Quand on voit des images de The Vigil, on se dit : “ah, encore un film de possession !” Poule aux œufs d’or du genre horrifique, notamment redynamisé dans le cinéma américain avec la franchise The Conjuring (plus ses multiples spin-offs AnnabelleLa Nonne…), ce type de film flirte pourtant avec le meilleur comme le pire. C’est du côté des réalisateurs indépendants ou nouveaux qu’il faut se tourner pour un peu d’originalité, comme Ari Aster avec Hérédité… ou Keith Thomas avec The Vigil.

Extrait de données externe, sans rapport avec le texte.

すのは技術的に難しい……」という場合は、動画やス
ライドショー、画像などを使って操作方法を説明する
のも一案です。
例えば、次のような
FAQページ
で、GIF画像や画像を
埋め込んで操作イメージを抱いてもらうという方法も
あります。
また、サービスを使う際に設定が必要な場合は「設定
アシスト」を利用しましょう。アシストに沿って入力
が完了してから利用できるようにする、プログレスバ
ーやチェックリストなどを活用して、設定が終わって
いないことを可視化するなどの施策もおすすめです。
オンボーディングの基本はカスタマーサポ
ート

Passé par la dernière édition du Festival du film fantastique de Gérardmer, The Vigil est la dernière trouvaille du producteur Jason Blum. À la simple différence que, pour une fois, le “pro de l’horreur” a acheté le film déjà fini après sa première projection à Toronto… Estampillé Blumhouse, The Vigil a donc un boulevard devant lui pour lui faire gagner en popularité. Enfin ça… C’était avant le COVID, bien sûr. Nous avions découvert le film en février, et le voici en salles en ce mois de juillet. À New York, nous suivons Yakov, un juif orthodoxe à court d’argent comme de foi chargé de garder, pour une nuit, le cadavre d’un défunt. Il est ainsi, selon la tradition juive, un shomer

Retrouvez prochainement notre rencontre avec le réalisateur Keith Thomas !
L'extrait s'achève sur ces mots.